The name of the site is called ‘Petra’, a Greek word meaning ‘Rock’, because the city was carved inside red-rose sandstone rock. The city of Petra is comprised of hundreds of tombs, houses, a theatre that could fit more than 3000 people, temples, obelisks, and altars where animals were sacrificed to calm the angry gods or ask them for favours. The entrance to the city is through a very narrow path about 1km wide with a cliff on each side, and the first thing you see when you enter is the carved Treasury (Al Khazneh). Scholars disagree with the title pointing out that the Treasury is a ceremonial tomb. Only 15% of the city has yet been uncovered, the other 85% remaining untouched underground.
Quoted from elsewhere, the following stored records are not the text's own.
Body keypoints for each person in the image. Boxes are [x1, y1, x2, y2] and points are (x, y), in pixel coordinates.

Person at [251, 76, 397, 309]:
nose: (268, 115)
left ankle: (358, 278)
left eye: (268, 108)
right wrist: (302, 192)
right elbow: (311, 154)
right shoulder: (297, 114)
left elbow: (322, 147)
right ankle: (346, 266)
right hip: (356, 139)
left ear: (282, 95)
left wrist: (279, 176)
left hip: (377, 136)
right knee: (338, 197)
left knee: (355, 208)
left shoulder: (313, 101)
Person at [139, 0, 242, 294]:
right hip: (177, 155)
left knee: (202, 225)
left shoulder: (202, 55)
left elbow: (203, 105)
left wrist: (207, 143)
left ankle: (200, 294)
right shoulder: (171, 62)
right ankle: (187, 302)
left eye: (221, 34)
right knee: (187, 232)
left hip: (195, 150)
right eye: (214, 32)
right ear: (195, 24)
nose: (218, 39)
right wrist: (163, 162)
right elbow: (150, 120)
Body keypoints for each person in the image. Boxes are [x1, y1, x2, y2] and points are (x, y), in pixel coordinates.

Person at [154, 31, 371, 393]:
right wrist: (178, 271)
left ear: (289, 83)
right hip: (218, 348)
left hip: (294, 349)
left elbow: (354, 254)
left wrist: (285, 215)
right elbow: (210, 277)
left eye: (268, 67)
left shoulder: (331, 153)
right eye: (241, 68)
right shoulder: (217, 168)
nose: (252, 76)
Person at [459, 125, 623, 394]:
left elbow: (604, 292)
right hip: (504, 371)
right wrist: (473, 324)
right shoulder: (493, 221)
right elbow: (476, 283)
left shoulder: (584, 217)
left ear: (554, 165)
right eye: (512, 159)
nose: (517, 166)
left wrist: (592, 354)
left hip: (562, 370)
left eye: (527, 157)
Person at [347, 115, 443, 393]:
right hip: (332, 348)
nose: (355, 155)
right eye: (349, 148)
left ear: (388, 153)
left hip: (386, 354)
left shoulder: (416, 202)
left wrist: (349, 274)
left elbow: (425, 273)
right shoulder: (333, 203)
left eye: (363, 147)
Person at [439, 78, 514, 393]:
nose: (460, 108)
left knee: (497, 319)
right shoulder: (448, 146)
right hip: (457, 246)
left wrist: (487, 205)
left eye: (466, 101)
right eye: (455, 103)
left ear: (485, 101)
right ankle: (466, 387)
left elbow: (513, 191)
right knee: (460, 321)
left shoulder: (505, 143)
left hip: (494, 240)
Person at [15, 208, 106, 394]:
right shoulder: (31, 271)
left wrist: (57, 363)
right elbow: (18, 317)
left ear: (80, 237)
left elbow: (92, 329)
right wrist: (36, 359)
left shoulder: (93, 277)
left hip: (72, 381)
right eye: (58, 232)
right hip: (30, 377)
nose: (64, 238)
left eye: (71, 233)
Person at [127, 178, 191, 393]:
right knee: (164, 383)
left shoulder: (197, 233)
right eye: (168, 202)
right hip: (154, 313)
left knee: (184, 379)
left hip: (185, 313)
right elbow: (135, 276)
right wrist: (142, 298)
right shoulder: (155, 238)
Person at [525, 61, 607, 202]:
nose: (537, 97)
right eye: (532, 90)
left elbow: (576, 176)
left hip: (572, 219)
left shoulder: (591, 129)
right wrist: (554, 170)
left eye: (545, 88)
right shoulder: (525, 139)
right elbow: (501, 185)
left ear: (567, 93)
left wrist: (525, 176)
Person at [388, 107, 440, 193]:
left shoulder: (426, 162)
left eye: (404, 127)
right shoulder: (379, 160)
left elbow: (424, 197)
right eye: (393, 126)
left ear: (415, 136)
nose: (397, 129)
This mysterious site was occupied by many different tribes over its history. Based on traditional stories, the first known tribe to occupy the area was the Edomites, of which very little is known. Later, at about 300 BCE, an Arab polytheistic tribe named the Nabateans migrated to the area. It was after that time that Petra flourished and became the capital of their kingdom. Nabateans are considered the builders of Petra, a tribe that was so famous they were mentioned by many different civilizations at the time, and records containing references to them were found in ancient Greece, China and the Roman Empire. Yet little is known about the Nabateans and their society, and most of what we know comes from the scholar Strabon.
Petra is the city in which Indiana Jones hunted for the Holy Grail in the movie Indiana Jones and the Last Crusade. One of the Myths concerning Petra originates from the Crusaders and states that it was somewhere in this area that Moses struck a rock to bring water to the Israelites when they fled Egypt. Another myth has to do with treasures hidden in the Treasury. Many treasure hunters have shot upon the façade in search of them, the scars of which can still be seen.
Excavations are on-going, and more secrets are being revealed. One of the latest excavations to puzzle archaeologists brought to light Hellenistic style artwork more than 2000 years old depicting a child with wings playing the flute.
Is it possible for such a magnificent, famous city to have been built by the ‘primitive’ Nabataean tribe more than 2000 years ago without some kind of help? Hopefully the unexcavated 85% of the city will someday answer that question.